[Task prompt]
Each record below must be reproduced exactly as it reads, with its images omitted.

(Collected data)
--------------------

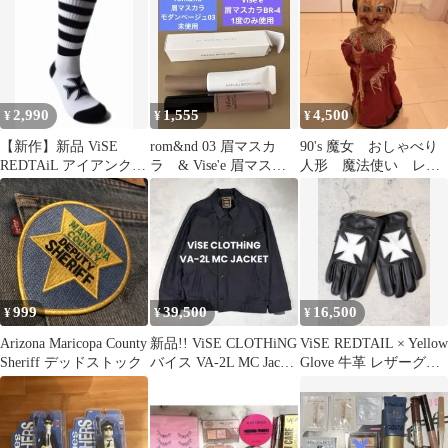
2,990
1,555
4,500
¥
¥
¥
【新作】新品 ViSE
rom&nd 03 眉マスカ
90's 魔女 おしゃべり
REDTAiL アイアンクロ
ラ & Vise'e 眉マスカ
人形 魔法使い レト
ス ボーダー ソックス
ラBR4 SET
ロ antique ソウ SAW
白
999
39,500
16,500
¥
¥
¥
Arizona Maricopa County
新品!! ViSE CLOTHiNG
ViSE REDTAIL × Yellow
Sheriff デッドストック
バイス VA-2L MC Jacket
Glove 牛革 レザーグロ
L
ーブ L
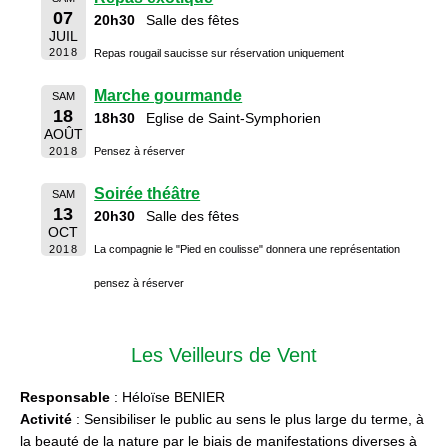
07
20h30
Salle des fêtes
JUIL
2018
Repas rougail saucisse sur réservation uniquement
Marche gourmande
SAM
18
18h30
Eglise de Saint-Symphorien
AOÛT
2018
Pensez à réserver
Soirée théâtre
SAM
13
20h30
Salle des fêtes
OCT
2018
La compagnie le "Pied en coulisse" donnera une représentation
pensez à réserver
Les Veilleurs de Vent
Responsable
: Héloïse BENIER
Activité
: Sensibiliser le public au sens le plus large du terme, à
la beauté de la nature par le biais de manifestations diverses à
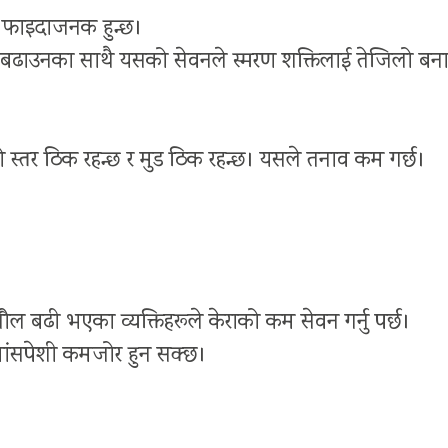
ु फाइदाजनक हुन्छ।
ि बढाउनका साथै यसको सेवनले स्मरण शक्तिलाई तेजिलो बना
ो स्तर ठिक रहन्छ र मुड ठिक रहन्छ। यसले तनाव कम गर्छ।
तौल बढी भएका व्यक्तिहरूले केराको कम सेवन गर्नु पर्छ।
मांसपेशी कमजोर हुन सक्छ।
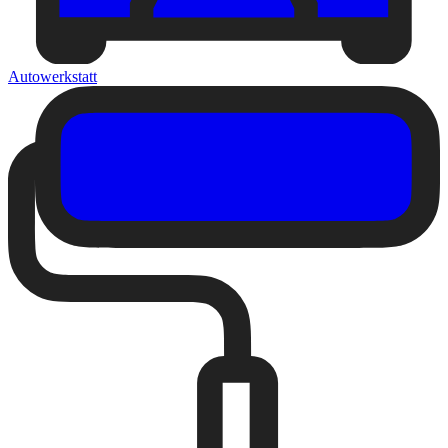
Autowerkstatt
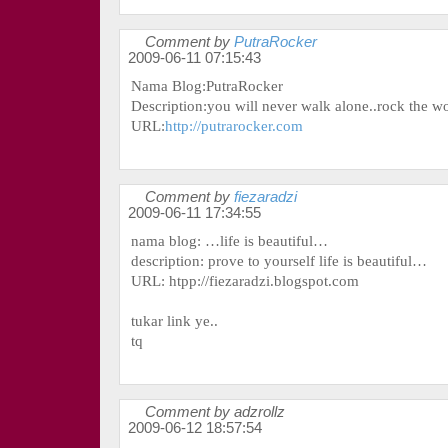
Comment by
PutraRocker
2009-06-11 07:15:43
Nama Blog:PutraRocker
Description:you will never walk alone..rock the w
URL:
http://putrarocker.com
Comment by
fiezaradzi
2009-06-11 17:34:55
nama blog: …life is beautiful…
description: prove to yourself life is beautiful…
URL: htpp://fiezaradzi.blogspot.com
tukar link ye..
tq
Comment by adzrollz
2009-06-12 18:57:54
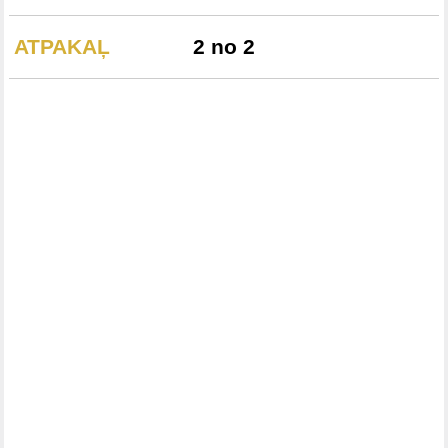
ATPAKAĻ
2 no 2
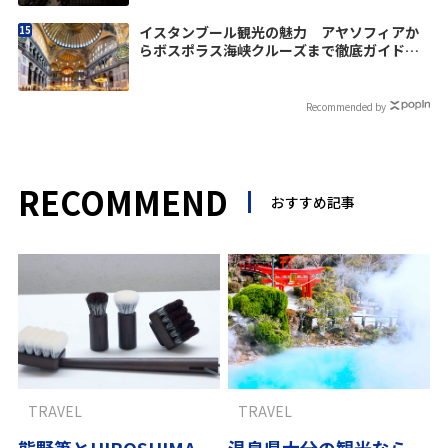
イスタンブール観光の魅力 アヤソフィアか
らボスポラス海峡クルーズまで徹底ガイド
【翼の王国厳選】
Recommended by
RECOMMEND
おすすめ記事
TRAVEL
TRAVEL
熊野筆とHIROSHIMA
温泉県大分の観光なら…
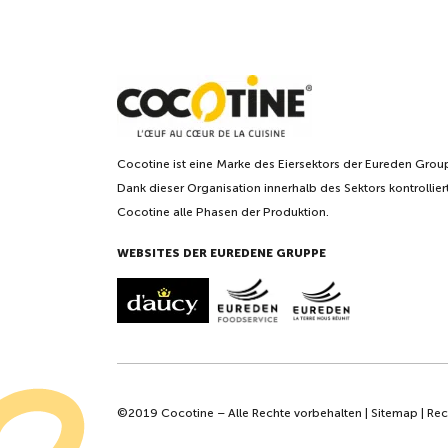
Cocotine ist eine Marke des Eiersektors der Eureden Grou
Dank dieser Organisation innerhalb des Sektors kontrollier
Cocotine alle Phasen der Produktion.
WEBSITES DER EUREDENE GRUPPE
©2019 Cocotine – Alle Rechte vorbehalten |
Sitemap
|
Rec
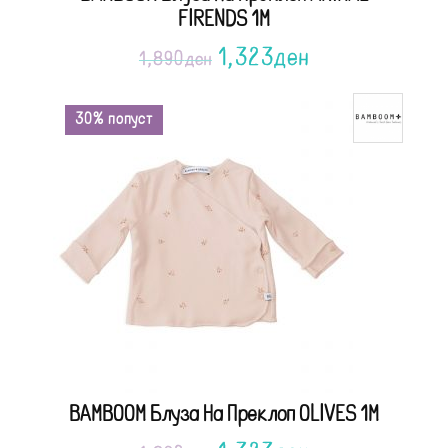
FIRENDS 1M
1,323
ден
1,890
ден
30% попуст
BAMBOOM Блуза На Преклоп OLIVES 1M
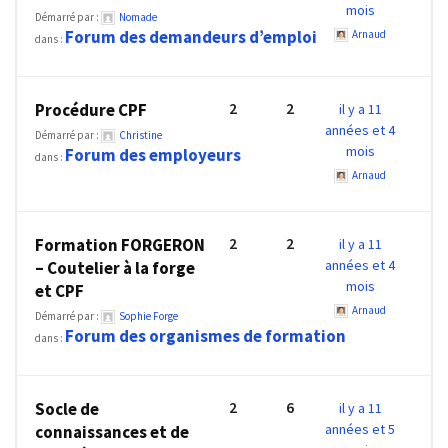
mois
les
Démarré par :
Nomade
Forum des demandeurs d’emploi
Arnaud
5
dans :
chiffres
que
2
2
Procédure CPF
il y a 11
tout
années et 4
DRH
Démarré par :
Christine
mois
Forum des employeurs
devrait
dans :
Arnaud
retenir
pour
2027
2
2
Formation FORGERON
il y a 11
années et 4
– Coutelier à la forge
mois
et CPF
MOST
Arnaud
Démarré par :
Sophie Forge
USED
Forum des organismes de formation
CATEGORIES
dans :
News
2
6
Socle de
il y a 11
(1 096)
années et 5
connaissances et de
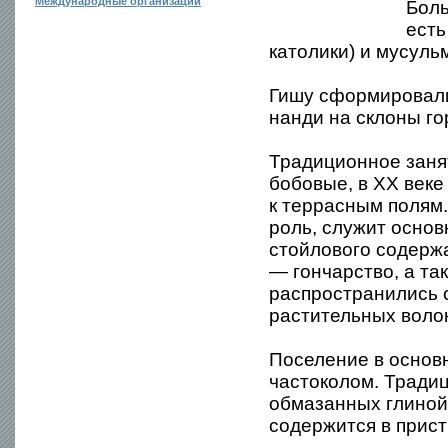
Международные организации
Боль
есть
католики) и мусуль
Гишу сформировали
нанди на склоны го
Традиционное занят
бобовые, в XX веке
к террасным полям.
роль, служит осно
стойлового содержа
— гончарство, а та
распространились с
растительных воло
Поселение в основ
частоколом. Традиц
обмазанных глиной,
содержится в прист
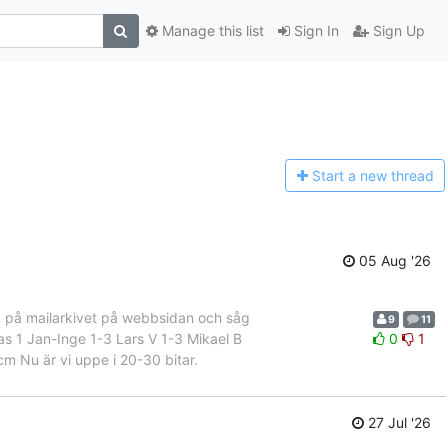
Manage this list
Sign In
Sign Up
Start a n
ew thread
05 Aug '26
 in på mailarkivet på webbsidan och såg
9
11
omas 1 Jan-Inge 1-3 Lars V 1-3 Mikael B
0
1
m Nu är vi uppe i 20-30 bitar.
27 Jul '26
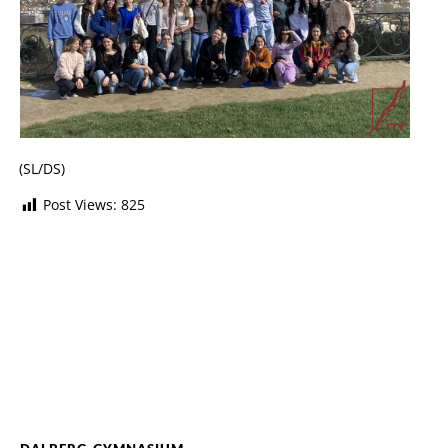
(SL/DS)
Post Views:
825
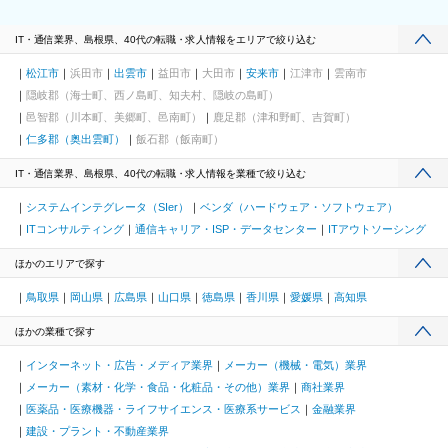
IT・通信業界、島根県、40代の転職・求人情報をエリアで絞り込む
松江市
浜田市
出雲市
益田市
大田市
安来市
江津市
雲南市
隠岐郡（海士町、西ノ島町、知夫村、隠岐の島町）
邑智郡（川本町、美郷町、邑南町）
鹿足郡（津和野町、吉賀町）
仁多郡（奥出雲町）
飯石郡（飯南町）
IT・通信業界、島根県、40代の転職・求人情報を業種で絞り込む
システムインテグレータ（SIer）
ベンダ（ハードウェア・ソフトウェア）
ITコンサルティング
通信キャリア・ISP・データセンター
ITアウトソーシング
ほかのエリアで探す
鳥取県
岡山県
広島県
山口県
徳島県
香川県
愛媛県
高知県
ほかの業種で探す
インターネット・広告・メディア業界
メーカー（機械・電気）業界
メーカー（素材・化学・食品・化粧品・その他）業界
商社業界
医薬品・医療機器・ライフサイエンス・医療系サービス
金融業界
建設・プラント・不動産業界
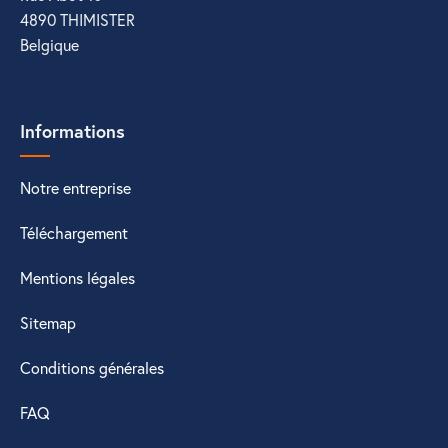
4890 THIMISTER
Belgique
Informations
Notre entreprise
Téléchargement
Mentions légales
Sitemap
Conditions générales
FAQ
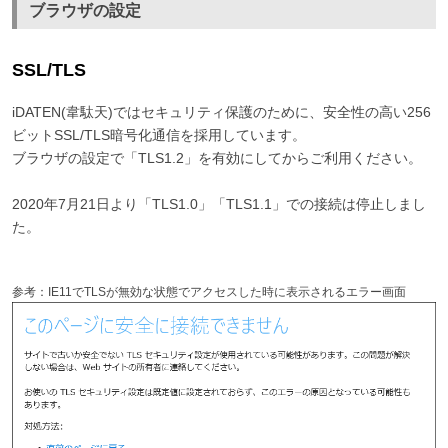
ブラウザの設定
SSL/TLS
iDATEN(韋駄天)ではセキュリティ保護のために、安全性の高い256
ビットSSL/TLS暗号化通信を採用しています。
ブラウザの設定で「TLS1.2」を有効にしてからご利用ください。
2020年7月21日より「TLS1.0」「TLS1.1」での接続は停止しまし
た。
参考：IE11でTLSが無効な状態でアクセスした時に表示されるエラー画面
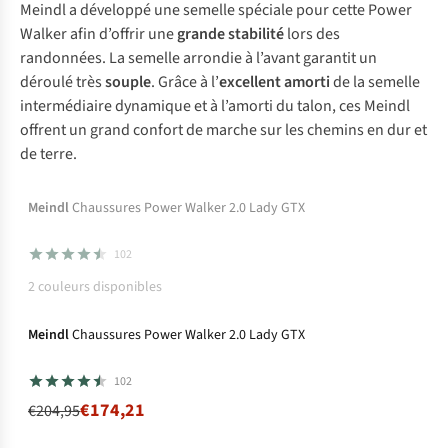
Meindl a développé une semelle spéciale pour cette Power
Walker afin d’offrir une
grande stabilité
lors des
randonnées. La semelle arrondie à l’avant garantit un
déroulé très
souple
. Grâce à l’
excellent amorti
de la semelle
intermédiaire dynamique et à l’amorti du talon, ces Meindl
offrent un grand confort de marche sur les chemins en dur et
de terre.
Temporairement en rupture de stock mais
Meindl
Chaussures Power Walker 2.0 Lady GTX
disponible dans d'autres couleurs
102
2
couleurs disponibles
-15%
Gore-Tex
%
Meindl
Chaussures Power Walker 2.0 Lady GTX
102
€174,21
€204,95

--------------------

[Exercise answer]
2,990
1,555
4,500
¥
¥
¥
【新作】新品 ViSE
rom&nd 03 眉マスカ
90's 魔女 おしゃべり
REDTAiL アイアンクロ
ラ & Vise'e 眉マスカ
人形 魔法使い レト
ス ボーダー ソックス
ラBR4 SET
ロ antique ソウ SAW
白
999
39,500
16,500
¥
¥
¥
Arizona Maricopa County
新品!! ViSE CLOTHiNG
ViSE REDTAIL × Yellow
Sheriff デッドストック
バイス VA-2L MC Jacket
Glove 牛革 レザーグロ
L
ーブ L
07
20h30
Salle des fêtes
JUIL
2018
Repas rougail saucisse sur réservation uniquement
Marche gourmande
SAM
18
18h30
Eglise de Saint-Symphorien
AOÛT
2018
Pensez à réserver
Soirée théâtre
SAM
13
20h30
Salle des fêtes
OCT
2018
La compagnie le "Pied en coulisse" donnera une représentation
pensez à réserver
Les Veilleurs de Vent
Responsable
: Héloïse BENIER
Activité
: Sensibiliser le public au sens le plus large du terme, à
la beauté de la nature par le biais de manifestations diverses à
ु फाइदाजनक हुन्छ।
ि बढाउनका साथै यसको सेवनले स्मरण शक्तिलाई तेजिलो बना
ो स्तर ठिक रहन्छ र मुड ठिक रहन्छ। यसले तनाव कम गर्छ।
तौल बढी भएका व्यक्तिहरूले केराको कम सेवन गर्नु पर्छ।
मांसपेशी कमजोर हुन सक्छ।
Autowerkstatt
Comment by
PutraRocker
2009-06-11 07:15:43
Nama Blog:PutraRocker
Description:you will never walk alone..rock the w
URL:
http://putrarocker.com
Comment by
fiezaradzi
2009-06-11 17:34:55
nama blog: …life is beautiful…
description: prove to yourself life is beautiful…
URL: htpp://fiezaradzi.blogspot.com
tukar link ye..
tq
Comment by adzrollz
2009-06-12 18:57:54
ATPAKAĻ
2 no 2
イスタンブール観光の魅力 アヤソフィアか
らボスポラス海峡クルーズまで徹底ガイド
【翼の王国厳選】
Recommended by
RECOMMEND
おすすめ記事
TRAVEL
TRAVEL
熊野筆とHIROSHIMA
温泉県大分の観光なら…
Cocotine ist eine Marke des Eiersektors der Eureden Grou
Dank dieser Organisation innerhalb des Sektors kontrollier
Cocotine alle Phasen der Produktion.
WEBSITES DER EUREDENE GRUPPE
©2019 Cocotine – Alle Rechte vorbehalten |
Sitemap
|
Rec
FIRENDS 1M
1,323
ден
1,890
ден
30% попуст
BAMBOOM Блуза На Преклоп OLIVES 1M
mois
les
Démarré par :
Nomade
Forum des demandeurs d’emploi
Arnaud
5
dans :
chiffres
que
2
2
Procédure CPF
il y a 11
tout
années et 4
DRH
Démarré par :
Christine
mois
Forum des employeurs
devrait
dans :
Arnaud
retenir
pour
2027
2
2
Formation FORGERON
il y a 11
années et 4
– Coutelier à la forge
mois
et CPF
MOST
Arnaud
Démarré par :
Sophie Forge
USED
Forum des organismes de formation
CATEGORIES
dans :
News
2
6
Socle de
il y a 11
(1 096)
années et 5
connaissances et de
Международные организации
Боль
есть
католики) и мусуль
Гишу сформировали
нанди на склоны го
Традиционное занят
бобовые, в XX веке
к террасным полям.
роль, служит осно
стойлового содержа
— гончарство, а та
распространились с
растительных воло
Поселение в основ
частоколом. Традиц
обмазанных глиной,
содержится в прист
Manage this list
Sign In
Sign Up
Start a n
ew thread
05 Aug '26
 in på mailarkivet på webbsidan och såg
9
11
omas 1 Jan-Inge 1-3 Lars V 1-3 Mikael B
0
1
m Nu är vi uppe i 20-30 bitar.
27 Jul '26
(SL/DS)
Post Views:
825
IT・通信業界、島根県、40代の転職・求人情報をエリアで絞り込む
松江市
浜田市
出雲市
益田市
大田市
安来市
江津市
雲南市
隠岐郡（海士町、西ノ島町、知夫村、隠岐の島町）
邑智郡（川本町、美郷町、邑南町）
鹿足郡（津和野町、吉賀町）
仁多郡（奥出雲町）
飯石郡（飯南町）
IT・通信業界、島根県、40代の転職・求人情報を業種で絞り込む
システムインテグレータ（SIer）
ベンダ（ハードウェア・ソフトウェア）
ITコンサルティング
通信キャリア・ISP・データセンター
ITアウトソーシング
ほかのエリアで探す
鳥取県
岡山県
広島県
山口県
徳島県
香川県
愛媛県
高知県
ほかの業種で探す
インターネット・広告・メディア業界
メーカー（機械・電気）業界
メーカー（素材・化学・食品・化粧品・その他）業界
商社業界
医薬品・医療機器・ライフサイエンス・医療系サービス
金融業界
建設・プラント・不動産業界
4890 THIMISTER
Belgique
Informations
Notre entreprise
Téléchargement
Mentions légales
Sitemap
Conditions générales
FAQ
ブラウザの設定
SSL/TLS
iDATEN(韋駄天)ではセキュリティ保護のために、安全性の高い256
ビットSSL/TLS暗号化通信を採用しています。
ブラウザの設定で「TLS1.2」を有効にしてからご利用ください。
2020年7月21日より「TLS1.0」「TLS1.1」での接続は停止しまし
た。
参考：IE11でTLSが無効な状態でアクセスした時に表示されるエラー画面
Meindl a développé une semelle spéciale pour cette Power
Walker afin d’offrir une
grande stabilité
lors des
randonnées. La semelle arrondie à l’avant garantit un
déroulé très
souple
. Grâce à l’
excellent amorti
de la semelle
intermédiaire dynamique et à l’amorti du talon, ces Meindl
offrent un grand confort de marche sur les chemins en dur et
de terre.
Temporairement en rupture de stock mais
Meindl
Chaussures Power Walker 2.0 Lady GTX
disponible dans d'autres couleurs
102
2
couleurs disponibles
-15%
Gore-Tex
%
Meindl
Chaussures Power Walker 2.0 Lady GTX
102
€174,21
€204,95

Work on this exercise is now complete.